Reranking adds the most value when initial retrieval returns 20–100+ candidates with mixed relevance. A typical RAG pipeline: retrieve 50–100 candidates with embeddings, rerank to the top 5–10, then pass those to the LLM.
If initial retrieval already returns highly relevant results (such as exact keyword match), reranking adds less value.
What is the instruct parameter and how should I write instructions?

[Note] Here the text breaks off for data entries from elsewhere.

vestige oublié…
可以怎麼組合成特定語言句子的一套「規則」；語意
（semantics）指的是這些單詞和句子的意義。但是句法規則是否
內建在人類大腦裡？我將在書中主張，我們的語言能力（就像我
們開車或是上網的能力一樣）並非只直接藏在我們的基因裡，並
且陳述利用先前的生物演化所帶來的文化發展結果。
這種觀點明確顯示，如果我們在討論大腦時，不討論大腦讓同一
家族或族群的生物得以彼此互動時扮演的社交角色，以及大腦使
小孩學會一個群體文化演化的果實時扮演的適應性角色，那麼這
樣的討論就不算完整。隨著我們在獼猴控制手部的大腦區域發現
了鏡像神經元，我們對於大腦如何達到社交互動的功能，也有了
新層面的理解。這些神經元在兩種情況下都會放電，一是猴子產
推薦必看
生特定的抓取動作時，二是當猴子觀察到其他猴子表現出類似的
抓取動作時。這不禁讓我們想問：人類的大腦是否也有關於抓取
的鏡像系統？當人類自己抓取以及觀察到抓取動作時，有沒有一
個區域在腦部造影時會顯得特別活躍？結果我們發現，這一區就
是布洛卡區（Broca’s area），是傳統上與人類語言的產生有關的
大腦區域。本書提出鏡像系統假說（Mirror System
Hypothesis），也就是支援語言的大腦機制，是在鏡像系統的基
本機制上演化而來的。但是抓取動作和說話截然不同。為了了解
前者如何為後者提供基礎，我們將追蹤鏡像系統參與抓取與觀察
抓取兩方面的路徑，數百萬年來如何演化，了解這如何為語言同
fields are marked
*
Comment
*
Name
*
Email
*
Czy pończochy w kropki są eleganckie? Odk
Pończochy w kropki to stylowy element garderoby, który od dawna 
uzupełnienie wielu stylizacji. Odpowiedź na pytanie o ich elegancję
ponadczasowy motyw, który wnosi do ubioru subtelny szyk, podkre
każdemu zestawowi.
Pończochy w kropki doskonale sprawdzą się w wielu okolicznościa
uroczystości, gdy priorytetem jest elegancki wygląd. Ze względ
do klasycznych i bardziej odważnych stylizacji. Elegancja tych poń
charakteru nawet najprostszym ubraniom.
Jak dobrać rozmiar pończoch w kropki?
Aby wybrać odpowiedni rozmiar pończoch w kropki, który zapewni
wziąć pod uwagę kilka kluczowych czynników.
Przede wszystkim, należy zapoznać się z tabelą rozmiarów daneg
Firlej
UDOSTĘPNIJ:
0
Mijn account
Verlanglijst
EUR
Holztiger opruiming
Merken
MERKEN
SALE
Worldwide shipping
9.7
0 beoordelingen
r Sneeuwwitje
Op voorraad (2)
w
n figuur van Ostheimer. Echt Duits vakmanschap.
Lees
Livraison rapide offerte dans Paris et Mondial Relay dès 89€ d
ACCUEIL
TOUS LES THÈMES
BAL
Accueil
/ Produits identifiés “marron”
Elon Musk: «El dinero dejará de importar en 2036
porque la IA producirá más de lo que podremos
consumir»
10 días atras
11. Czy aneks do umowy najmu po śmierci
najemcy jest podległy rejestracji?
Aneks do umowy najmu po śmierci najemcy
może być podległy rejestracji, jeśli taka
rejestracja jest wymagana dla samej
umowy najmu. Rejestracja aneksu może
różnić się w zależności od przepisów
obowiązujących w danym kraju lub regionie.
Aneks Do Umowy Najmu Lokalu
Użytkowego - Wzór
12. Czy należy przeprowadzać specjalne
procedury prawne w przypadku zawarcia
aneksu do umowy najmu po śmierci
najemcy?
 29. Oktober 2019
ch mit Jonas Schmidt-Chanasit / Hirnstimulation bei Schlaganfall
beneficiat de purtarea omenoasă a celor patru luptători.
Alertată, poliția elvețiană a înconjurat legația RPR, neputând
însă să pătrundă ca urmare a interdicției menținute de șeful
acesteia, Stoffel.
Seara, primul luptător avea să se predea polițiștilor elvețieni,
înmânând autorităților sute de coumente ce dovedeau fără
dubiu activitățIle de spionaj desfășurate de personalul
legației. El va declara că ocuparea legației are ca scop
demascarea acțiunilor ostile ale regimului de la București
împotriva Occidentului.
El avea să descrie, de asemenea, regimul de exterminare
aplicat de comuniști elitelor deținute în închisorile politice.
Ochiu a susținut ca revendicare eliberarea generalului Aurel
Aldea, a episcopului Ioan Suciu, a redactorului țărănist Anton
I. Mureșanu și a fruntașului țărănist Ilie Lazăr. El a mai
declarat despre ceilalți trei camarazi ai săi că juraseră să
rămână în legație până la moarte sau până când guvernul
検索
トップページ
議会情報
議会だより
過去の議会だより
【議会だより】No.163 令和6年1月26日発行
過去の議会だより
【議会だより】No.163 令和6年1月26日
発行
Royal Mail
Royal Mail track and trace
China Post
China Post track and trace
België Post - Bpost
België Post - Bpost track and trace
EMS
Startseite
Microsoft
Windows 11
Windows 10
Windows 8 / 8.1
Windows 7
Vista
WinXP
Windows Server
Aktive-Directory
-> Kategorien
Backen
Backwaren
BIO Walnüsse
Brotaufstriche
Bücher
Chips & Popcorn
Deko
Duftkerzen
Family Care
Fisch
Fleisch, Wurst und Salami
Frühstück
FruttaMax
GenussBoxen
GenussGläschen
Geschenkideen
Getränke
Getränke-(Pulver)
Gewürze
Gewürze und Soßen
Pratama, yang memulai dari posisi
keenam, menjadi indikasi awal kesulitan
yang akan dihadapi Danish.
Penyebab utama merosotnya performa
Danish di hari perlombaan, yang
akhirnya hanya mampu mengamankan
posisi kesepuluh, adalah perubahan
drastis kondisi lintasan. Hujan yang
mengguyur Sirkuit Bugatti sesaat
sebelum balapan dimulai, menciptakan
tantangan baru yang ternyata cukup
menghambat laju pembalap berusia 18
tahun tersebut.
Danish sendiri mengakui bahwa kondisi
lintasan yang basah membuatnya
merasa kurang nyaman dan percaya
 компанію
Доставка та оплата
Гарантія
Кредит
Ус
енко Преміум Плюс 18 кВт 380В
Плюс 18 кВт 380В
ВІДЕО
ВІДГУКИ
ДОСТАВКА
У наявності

instruct guides the model's ranking strategy. Always write instructions in English.
Two common examples:
- QA retrieval (default):
"Given a web search query, retrieve relevant passages that answer the query."— prioritizes documents that directly answer the question. - Semantic similarity:
"Retrieve semantically similar text."— prioritizes documents that express the same meaning in different words, useful for FAQ matching.
What is top_n?
top_n limits the number of documents returned. If set to 5, only the top-5 ranked documents are returned. If omitted, all documents are returned in ranked order. If top_n exceeds the total document count, all documents are returned.
Model selection
Which text embedding model should I use?
Use text-embedding-v4 for most cases. It supports instructions, sparse vectors, and more embedding dimensions than text-embedding-v3. Both models share the same pricing ($0.07 per 1M input tokens) and batch limit (10 texts, 8,192 tokens per text).
Which reranking model is available?
qwen3-rerank is the available reranking model. It supports up to 500 documents per request, 4,000 tokens per document, and 100+ languages. Pricing is $0.1 per 1M tokens with a free quota of 1M tokens valid for 90 days after activating Qwen Cloud.